Îmân bir kandile benzer. Onun muhâfazası; dînin emirlerine uymakladır. Son nefeste şeytanın vesvesesi çok şiddetli rüzgâra benzer. Kim îmân kandilini yakar, lakin onu Allâh’ın emirlerine uyup, menettiklerinden sakınarak korumazsa kandilin sönmesinden korkulur.
İmâm-ı Azam Hazretlerine “Hangi günah sebebi ile îmânın kaybolmasından korkulur?” diye soruldu. Şöyle buyurdular:
“Îmân nimetine şükretmeyi terk etmek, Son nefeste îmansız gitmekten korkmamak, Allâh’ın kullarına zulmetmektir. Her kimde bu üç fena huy bulunursa -Allâh korusun- son nefeste imansız gitmesinden korkulur.”
Hz. Ali (k.v.) buyurdu: “Îmân, üç dalı olan bir ağaç gibidir.
Dallardan biri âzâlara gider ve meyvesi de sâlih amellerdir.
Diğer dal nefse gider, meyvesi de şehvetleri -nefsin âhirette pişmanlığa sebep olacak arzularını- terk etmektir.
Bir dalı da kalbe gider ki onun meyvesi ihlastır.”
Hz.
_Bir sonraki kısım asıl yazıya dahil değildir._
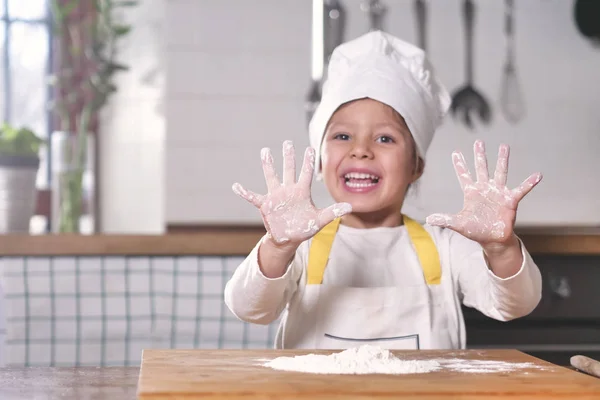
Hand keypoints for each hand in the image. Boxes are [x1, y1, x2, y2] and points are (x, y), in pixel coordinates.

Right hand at [232, 140, 351, 244]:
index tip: (310, 148)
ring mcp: (276, 196)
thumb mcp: (320, 220)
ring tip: (265, 151)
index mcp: (301, 192)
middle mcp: (288, 190)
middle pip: (288, 170)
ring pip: (271, 177)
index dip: (308, 162)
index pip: (306, 173)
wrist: (288, 238)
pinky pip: (253, 197)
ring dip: (268, 165)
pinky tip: (236, 186)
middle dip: (288, 156)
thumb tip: (350, 207)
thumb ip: (333, 212)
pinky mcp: (265, 205)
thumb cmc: (304, 228)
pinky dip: (244, 192)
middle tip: (287, 142)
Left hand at [426, 140, 541, 245]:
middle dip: (479, 156)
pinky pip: (521, 189)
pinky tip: (538, 175)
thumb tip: (428, 219)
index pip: (464, 176)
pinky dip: (529, 183)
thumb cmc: (476, 230)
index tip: (455, 152)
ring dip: (502, 160)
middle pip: (481, 169)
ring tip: (504, 146)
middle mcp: (485, 189)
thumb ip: (445, 219)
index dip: (460, 165)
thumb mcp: (458, 224)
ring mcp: (498, 193)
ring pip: (500, 172)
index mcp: (471, 193)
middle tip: (478, 141)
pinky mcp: (510, 200)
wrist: (492, 239)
Fâtıma, Resûlullâh Efendimiz (s.a.v.)’e: “Yâ Resûlallâh, bana kulun ruhu çıktığı esnada gözlerinden yanağına dökülen inci gibi iki damla yaşı bildiriniz.” dedi. Resûlullâh Efendimiz (s.a.v.)’e: “Ey Fâtıma, alın terlediği, inlemeler çoğaldığı, burun delikleri açıldığı, elmacık kemikleri ortaya çıktığı, kollar serildiği vakit kul artık amelini kendisine gösteren ölüm meleğine bakmaktadır. Kul sağına, soluna bakınır, kendisine bir yardımcı
ve arka çıkan bulamaz da bu hâline, dünyasına esef ederek, tasalanarak ağlar ve fâni dünyasından bâkî âhiretine adım atar.” buyurdular.